━━ TEXTO SUMINISTRADO ━━
Silbar era un placer

En algunos partidos de potrero, que eran sin duda los mejores, los más emotivos e intensos, un muchacho, al cobrar un penalti, antes de hacerlo, emitía un silbido y quizá aquella actitud distraía al arquero, o lo ponía en alerta intranquilizante, porque cómo era posible que alguien fuera tan sobrador, o tan displicente. En todo caso, silbar era una acción placentera, de uso popular, que no se sabe por qué se fue extinguiendo. Poco se escucha ahora la calle o la acera que silba.

Hay ciudades que silban (o silbaban) más que otras. Aquel Bello, de barrios obreros y chimeneas fabriles que me tocó en la adolescencia, era un pueblo de gente que silbaba. Los que salían de la fábrica, los que iban al colegio, los que montaban en bicicleta, los que marchaban en tropilla a jugar un partido en las mangas suburbanas. Todos silbaban (ahora, cualquier socarrón podría decir que en ese pueblo que creció tanto las que más silban son las balas).

Y una de las ciudades más silbantes del mundo, creo, fue Buenos Aires. Había coros de silbidos (“un coro de silbidos allá en la esquina”). Y algunos que, en los días de la dictadura militar, tuvieron que exiliarse, lo que más recordaban de la Reina del Plata era su abundancia de silbos callejeros y barriales. Un viejo tango, de 1925, interpretado por Gardel, con letra de José González Castillo y música de Cátulo Castillo y Sebastián Piana, es uno de los más bellos homenajes al silbido.


y cruza el cielo el aullido
de algún perro vagabundo
y un reo meditabundo
va silbando una canción…

Y cuando la voz del Zorzal brotaba de alguna pianola de bar esquinero de Bello, de aquel Bello de los años memoriosos y sin afanes, uno se estremecía. Y lo silbaba. O hacía dúo al unísono con el silbo del cantor. Qué lindo era aquello, por simple, por su hondura sentimental que después nos dimos cuenta de ella, en una conciencia de adultez sin paisajes luminosos. El alma nocturna del barrio iba cantando su emoción… sin faroles, entre luces mortecinas que eran las que entonces emitían las lámparas urbanas en las imprescindibles “calles del ayer”.
━━━
━━ DATOS PROPORCIONADOS ━━
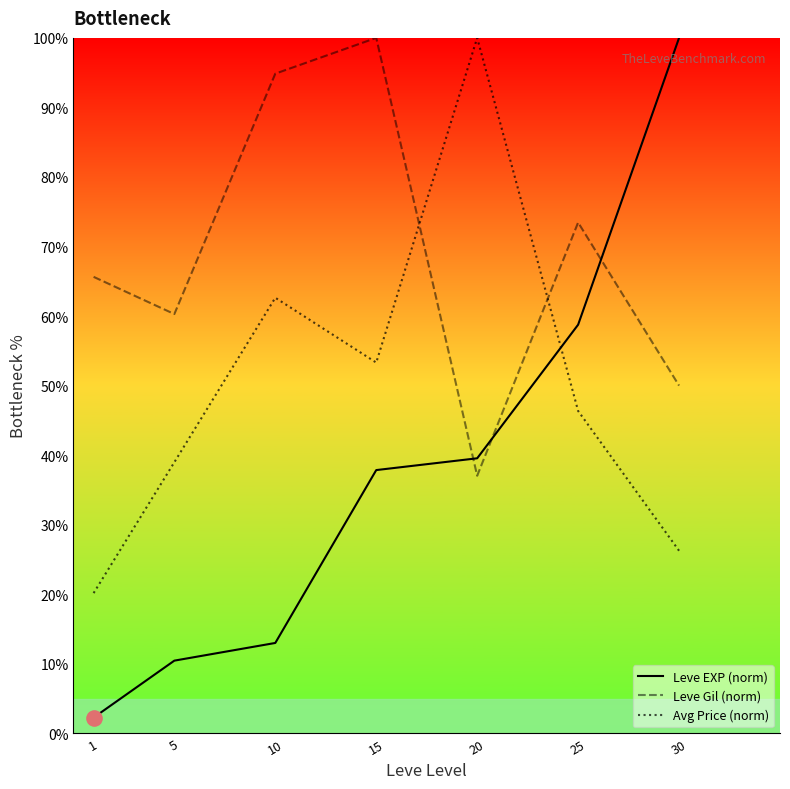

Which series has the largest total across all categories?

Leve Gil (norm)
━━━
## ACTIVIDAD A
Indique si cada una de estas afirmaciones concuerda con el texto sobre el silbido, respondiendo sí o no y citando literalmente las palabras que lo deciden: (i) Bello era un pueblo donde la gente silbaba; (ii) el tango mencionado es de 1935; (iii) José González Castillo compuso la música de ese tango.
## ACTIVIDAD B
Según el texto sobre el silbido, ¿qué hacía un muchacho en algunos partidos de potrero antes de cobrar un penalti?

## ESPACIO DE RESPUESTA A
(i) Sí: "era un pueblo de gente que silbaba".
(ii) No: "Un viejo tango, de 1925".
(iii) No: "con letra de José González Castillo y música de Cátulo Castillo y Sebastián Piana".

## ESPACIO DE RESPUESTA B
Emitía un silbido.